§ Required work
For these records, count the lines containing the word "notepad" and respond with the number alone.
─── Records for this exercise ───
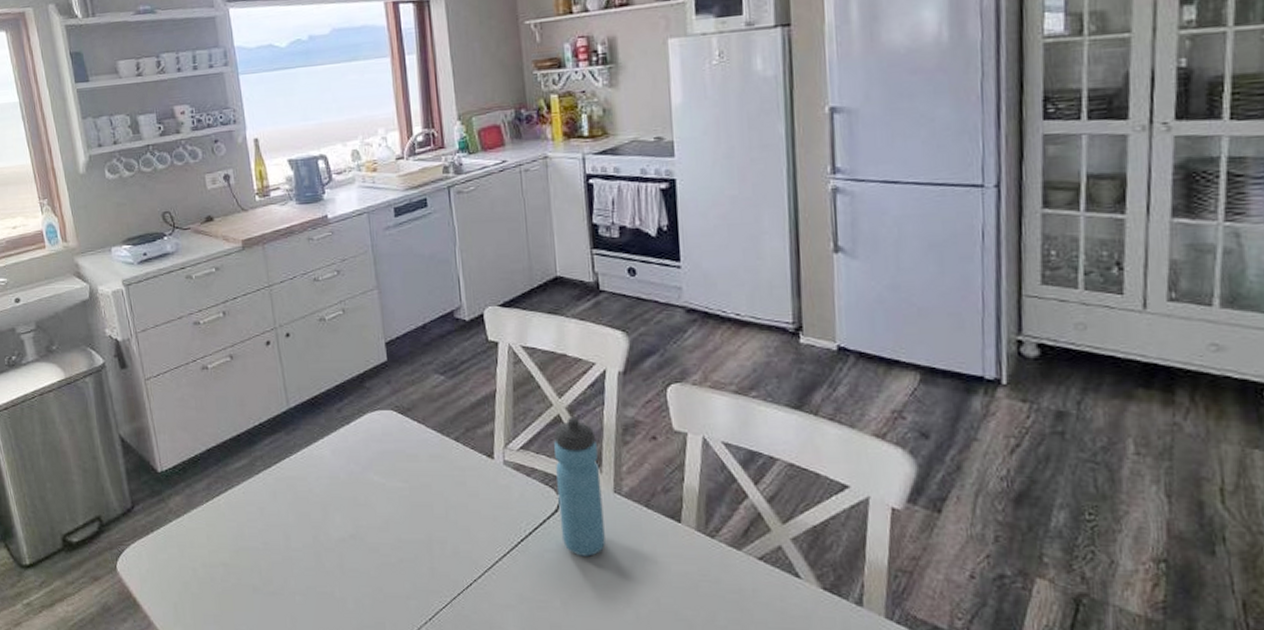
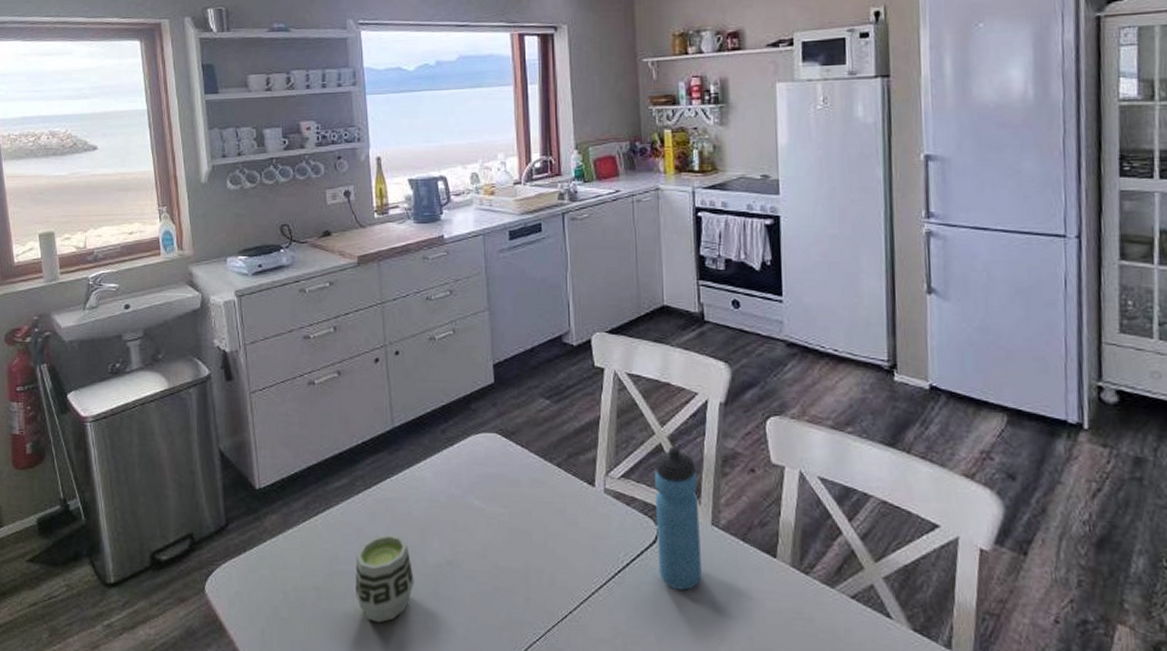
cup: none [260,511,320,596] -> present [355,534,414,623]

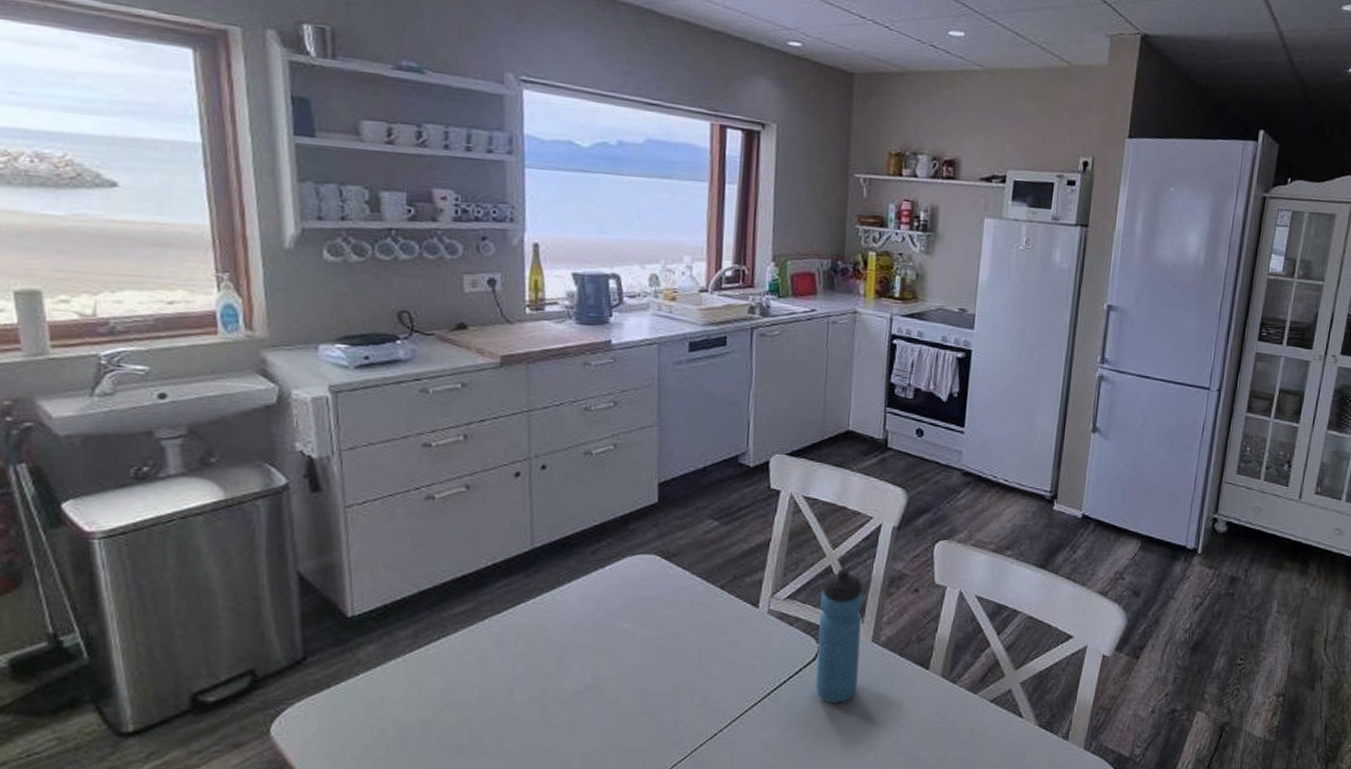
cup: present [355,534,414,623] -> none [473,662,547,755]

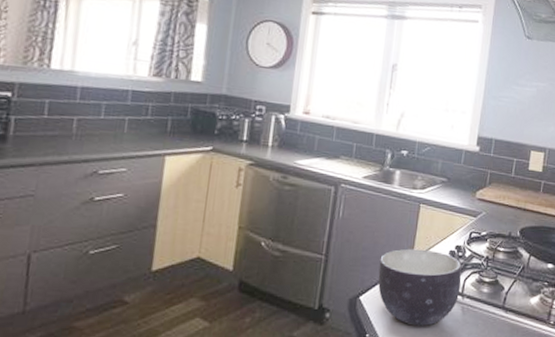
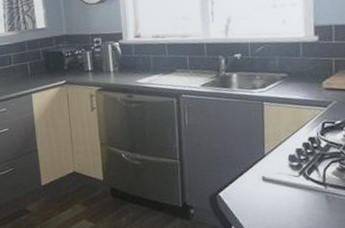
bowl: present [377,248,462,326] -> none [232,144,322,216]

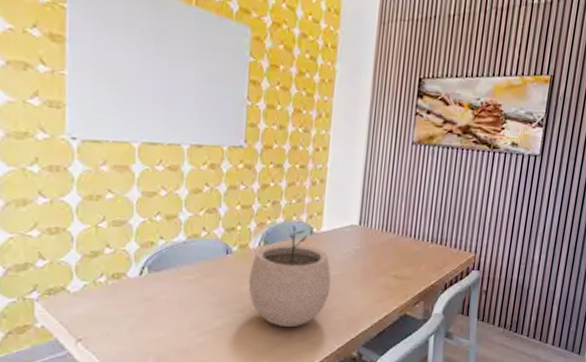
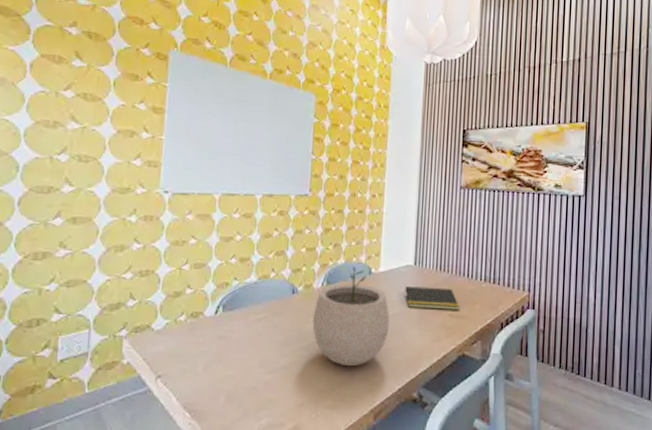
notepad: none [346,247,404,271] -> present [404,286,459,310]

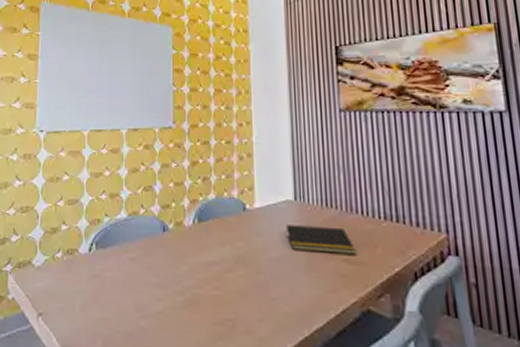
plant pot: present [312,266,390,366] -> none [186,202,273,316]

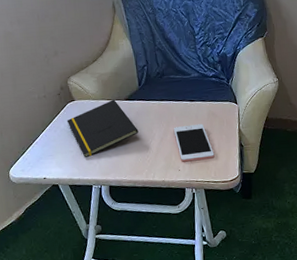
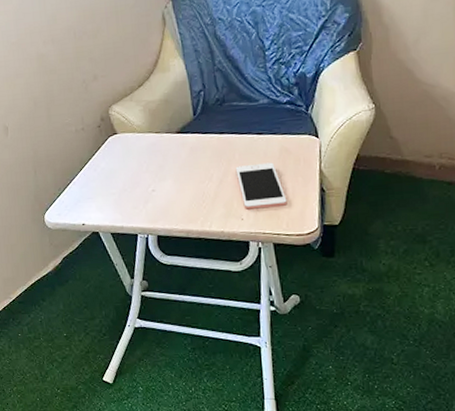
notepad: present [66,100,139,158] -> none [108,133,193,202]

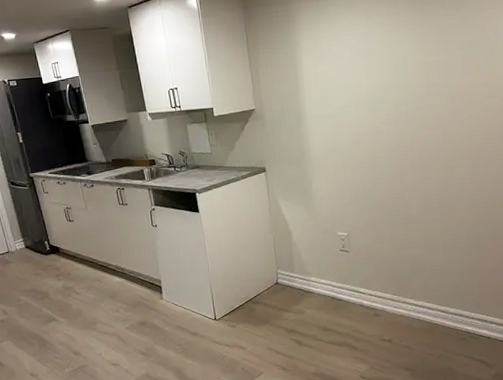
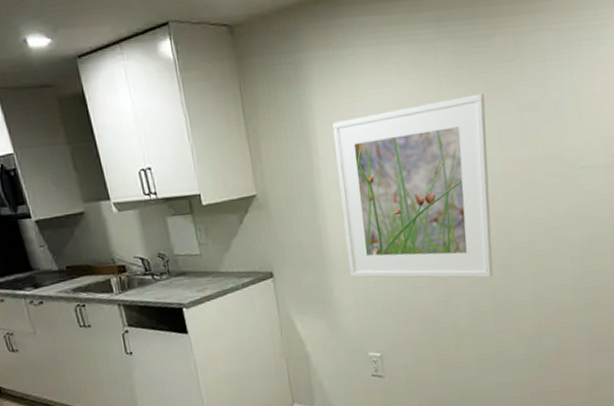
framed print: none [314,34,440,177] -> present [332,93,494,278]

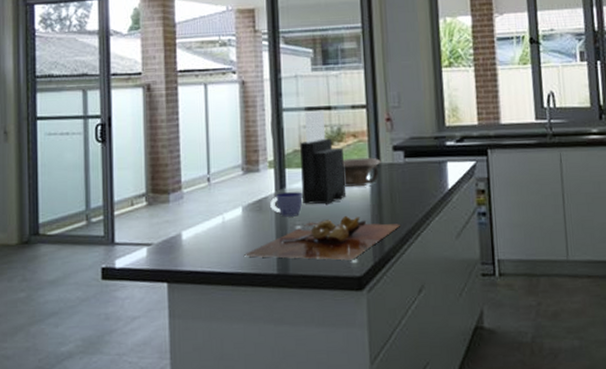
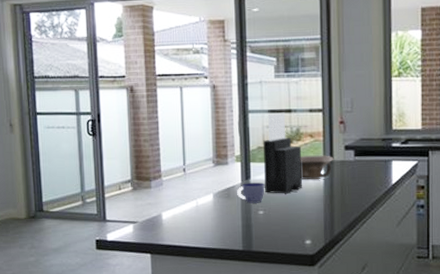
cutting board: present [243,216,400,260] -> none [214,204,349,241]

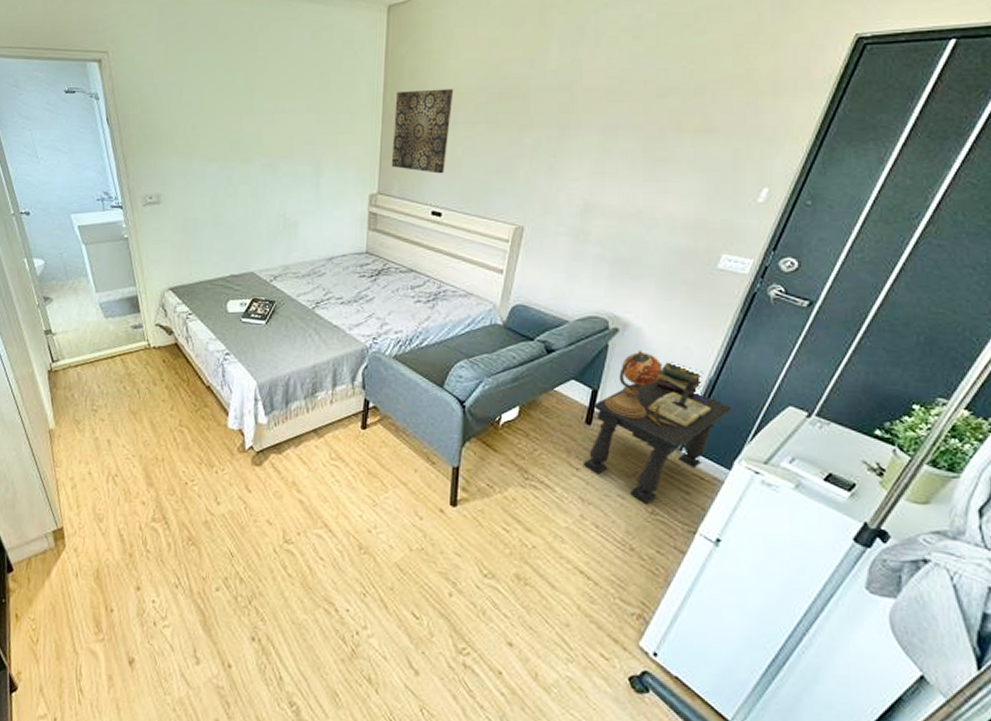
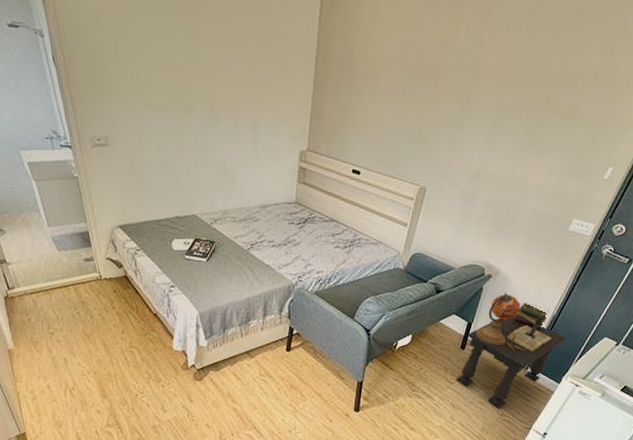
wall art: present [391,89,454,174] -> none [320,57,377,137]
───
§ Output below
2